Records excerpted from a collection
────────────────
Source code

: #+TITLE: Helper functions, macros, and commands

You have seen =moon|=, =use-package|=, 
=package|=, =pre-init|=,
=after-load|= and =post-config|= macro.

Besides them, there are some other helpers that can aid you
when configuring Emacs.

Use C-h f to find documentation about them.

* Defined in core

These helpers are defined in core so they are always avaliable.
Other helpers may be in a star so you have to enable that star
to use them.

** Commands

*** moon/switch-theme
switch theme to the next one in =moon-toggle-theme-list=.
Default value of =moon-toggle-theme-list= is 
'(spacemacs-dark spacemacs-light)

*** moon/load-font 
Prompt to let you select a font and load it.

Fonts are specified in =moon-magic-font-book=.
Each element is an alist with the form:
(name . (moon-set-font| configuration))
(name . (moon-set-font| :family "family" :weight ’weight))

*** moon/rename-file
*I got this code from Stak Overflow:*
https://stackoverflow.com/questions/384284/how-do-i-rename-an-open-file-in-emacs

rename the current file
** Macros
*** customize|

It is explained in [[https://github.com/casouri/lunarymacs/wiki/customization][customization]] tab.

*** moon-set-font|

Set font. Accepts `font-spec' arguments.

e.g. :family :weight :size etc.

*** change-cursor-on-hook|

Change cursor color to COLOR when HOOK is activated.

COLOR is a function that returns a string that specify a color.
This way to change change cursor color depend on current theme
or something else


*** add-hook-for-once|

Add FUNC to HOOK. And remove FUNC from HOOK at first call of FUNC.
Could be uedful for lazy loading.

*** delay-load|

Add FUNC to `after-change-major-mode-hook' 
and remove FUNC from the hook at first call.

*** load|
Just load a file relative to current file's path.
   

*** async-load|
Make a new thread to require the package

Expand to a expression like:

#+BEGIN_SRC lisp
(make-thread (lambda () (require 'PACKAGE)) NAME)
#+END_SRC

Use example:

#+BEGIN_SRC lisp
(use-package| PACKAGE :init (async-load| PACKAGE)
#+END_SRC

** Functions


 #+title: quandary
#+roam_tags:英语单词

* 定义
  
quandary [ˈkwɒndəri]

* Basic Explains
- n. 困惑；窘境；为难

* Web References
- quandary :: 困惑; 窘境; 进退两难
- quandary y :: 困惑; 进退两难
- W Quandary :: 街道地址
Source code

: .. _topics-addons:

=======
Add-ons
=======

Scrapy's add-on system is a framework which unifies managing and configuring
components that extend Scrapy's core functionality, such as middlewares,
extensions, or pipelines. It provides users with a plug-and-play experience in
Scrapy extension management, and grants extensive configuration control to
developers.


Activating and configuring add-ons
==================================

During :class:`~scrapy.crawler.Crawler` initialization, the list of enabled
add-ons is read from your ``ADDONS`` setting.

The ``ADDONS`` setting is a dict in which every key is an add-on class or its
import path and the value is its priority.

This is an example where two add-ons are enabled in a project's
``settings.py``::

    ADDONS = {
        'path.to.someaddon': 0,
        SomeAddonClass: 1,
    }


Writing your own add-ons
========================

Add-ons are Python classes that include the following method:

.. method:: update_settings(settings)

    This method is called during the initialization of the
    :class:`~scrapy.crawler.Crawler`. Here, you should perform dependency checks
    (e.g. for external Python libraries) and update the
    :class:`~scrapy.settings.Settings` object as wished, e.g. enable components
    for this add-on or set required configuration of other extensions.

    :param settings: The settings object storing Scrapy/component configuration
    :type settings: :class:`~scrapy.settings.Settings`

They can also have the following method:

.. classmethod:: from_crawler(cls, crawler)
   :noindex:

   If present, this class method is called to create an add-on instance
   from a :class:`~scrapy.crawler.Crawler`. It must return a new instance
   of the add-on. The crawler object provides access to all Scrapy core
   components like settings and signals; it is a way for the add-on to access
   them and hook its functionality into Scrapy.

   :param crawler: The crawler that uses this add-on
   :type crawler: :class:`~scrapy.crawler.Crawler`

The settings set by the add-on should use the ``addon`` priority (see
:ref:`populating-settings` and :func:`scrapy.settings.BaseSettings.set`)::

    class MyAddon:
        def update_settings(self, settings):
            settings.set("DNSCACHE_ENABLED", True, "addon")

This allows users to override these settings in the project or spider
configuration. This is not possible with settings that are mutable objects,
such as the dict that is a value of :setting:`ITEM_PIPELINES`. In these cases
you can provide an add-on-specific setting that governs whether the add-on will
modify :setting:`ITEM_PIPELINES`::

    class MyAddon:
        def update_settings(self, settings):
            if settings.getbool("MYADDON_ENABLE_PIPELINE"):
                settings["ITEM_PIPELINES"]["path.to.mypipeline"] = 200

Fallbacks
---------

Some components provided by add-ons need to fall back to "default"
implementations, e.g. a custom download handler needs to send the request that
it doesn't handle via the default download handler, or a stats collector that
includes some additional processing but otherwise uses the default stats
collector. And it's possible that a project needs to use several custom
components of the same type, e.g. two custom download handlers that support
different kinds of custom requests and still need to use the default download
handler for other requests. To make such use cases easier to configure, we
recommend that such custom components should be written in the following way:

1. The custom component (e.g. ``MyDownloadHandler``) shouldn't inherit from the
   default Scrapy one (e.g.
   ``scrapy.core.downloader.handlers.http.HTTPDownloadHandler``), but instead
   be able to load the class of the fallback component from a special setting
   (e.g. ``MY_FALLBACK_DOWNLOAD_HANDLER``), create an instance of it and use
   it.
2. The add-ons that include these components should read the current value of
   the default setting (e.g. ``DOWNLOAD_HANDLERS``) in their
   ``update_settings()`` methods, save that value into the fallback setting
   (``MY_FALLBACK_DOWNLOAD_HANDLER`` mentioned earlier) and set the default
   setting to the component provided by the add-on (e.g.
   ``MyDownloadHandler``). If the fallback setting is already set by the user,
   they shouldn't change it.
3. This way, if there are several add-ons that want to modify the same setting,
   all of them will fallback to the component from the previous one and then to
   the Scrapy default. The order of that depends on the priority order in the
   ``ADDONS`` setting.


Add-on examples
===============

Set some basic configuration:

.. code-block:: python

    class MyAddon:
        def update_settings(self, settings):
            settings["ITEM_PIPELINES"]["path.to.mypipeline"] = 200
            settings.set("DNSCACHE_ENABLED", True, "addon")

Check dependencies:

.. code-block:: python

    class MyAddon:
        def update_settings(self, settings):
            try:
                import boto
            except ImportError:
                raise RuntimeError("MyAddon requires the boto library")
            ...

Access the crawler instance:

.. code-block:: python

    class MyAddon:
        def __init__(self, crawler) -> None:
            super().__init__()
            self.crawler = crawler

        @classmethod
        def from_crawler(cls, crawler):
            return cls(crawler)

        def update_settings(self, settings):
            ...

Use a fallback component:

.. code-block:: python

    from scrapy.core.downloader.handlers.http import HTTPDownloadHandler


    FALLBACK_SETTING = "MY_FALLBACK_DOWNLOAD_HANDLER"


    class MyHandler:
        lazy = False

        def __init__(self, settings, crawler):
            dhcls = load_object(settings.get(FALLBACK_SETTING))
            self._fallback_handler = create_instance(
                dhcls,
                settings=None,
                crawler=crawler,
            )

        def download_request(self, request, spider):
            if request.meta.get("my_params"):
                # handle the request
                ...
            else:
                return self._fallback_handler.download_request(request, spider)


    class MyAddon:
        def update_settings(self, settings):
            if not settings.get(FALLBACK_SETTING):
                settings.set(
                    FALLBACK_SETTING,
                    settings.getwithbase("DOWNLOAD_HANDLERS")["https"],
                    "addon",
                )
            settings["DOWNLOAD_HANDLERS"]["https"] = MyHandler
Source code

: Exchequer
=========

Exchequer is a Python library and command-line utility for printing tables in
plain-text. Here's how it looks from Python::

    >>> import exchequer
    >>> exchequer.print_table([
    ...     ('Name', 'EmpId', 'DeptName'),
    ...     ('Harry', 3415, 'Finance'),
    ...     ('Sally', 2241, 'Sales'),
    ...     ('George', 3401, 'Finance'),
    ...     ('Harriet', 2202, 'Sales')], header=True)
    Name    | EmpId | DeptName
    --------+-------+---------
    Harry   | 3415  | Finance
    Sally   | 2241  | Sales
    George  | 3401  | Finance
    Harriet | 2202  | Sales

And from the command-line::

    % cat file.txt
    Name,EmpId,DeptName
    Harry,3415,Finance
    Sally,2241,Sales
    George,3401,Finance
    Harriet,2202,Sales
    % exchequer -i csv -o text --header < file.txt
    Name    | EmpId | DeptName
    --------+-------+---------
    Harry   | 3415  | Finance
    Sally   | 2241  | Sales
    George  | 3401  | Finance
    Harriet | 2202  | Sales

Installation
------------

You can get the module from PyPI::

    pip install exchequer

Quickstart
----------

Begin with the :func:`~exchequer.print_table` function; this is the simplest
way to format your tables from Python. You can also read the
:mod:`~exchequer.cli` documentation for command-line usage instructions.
────────────────
- Work instructions -
Beginning with the line that has "into the fallback setting" and ending with the line that has "lazy = False", set down the lines above exactly and include no others.

- Result of the exercise -
   ``update_settings()`` methods, save that value into the fallback setting
   (``MY_FALLBACK_DOWNLOAD_HANDLER`` mentioned earlier) and set the default
   setting to the component provided by the add-on (e.g.
   ``MyDownloadHandler``). If the fallback setting is already set by the user,
   they shouldn't change it.
3. This way, if there are several add-ons that want to modify the same setting,
   all of them will fallback to the component from the previous one and then to
   the Scrapy default. The order of that depends on the priority order in the
   ``ADDONS`` setting.


Add-on examples
===============

Set some basic configuration:

.. code-block:: python

    class MyAddon:
        def update_settings(self, settings):
            settings["ITEM_PIPELINES"]["path.to.mypipeline"] = 200
            settings.set("DNSCACHE_ENABLED", True, "addon")

Check dependencies:

.. code-block:: python

    class MyAddon:
        def update_settings(self, settings):
            try:
                import boto
            except ImportError:
                raise RuntimeError("MyAddon requires the boto library")
            ...

Access the crawler instance:

.. code-block:: python

    class MyAddon:
        def __init__(self, crawler) -> None:
            super().__init__()
            self.crawler = crawler

        @classmethod
        def from_crawler(cls, crawler):
            return cls(crawler)

        def update_settings(self, settings):
            ...

Use a fallback component:

.. code-block:: python

    from scrapy.core.downloader.handlers.http import HTTPDownloadHandler


    FALLBACK_SETTING = "MY_FALLBACK_DOWNLOAD_HANDLER"


    class MyHandler:
        lazy = False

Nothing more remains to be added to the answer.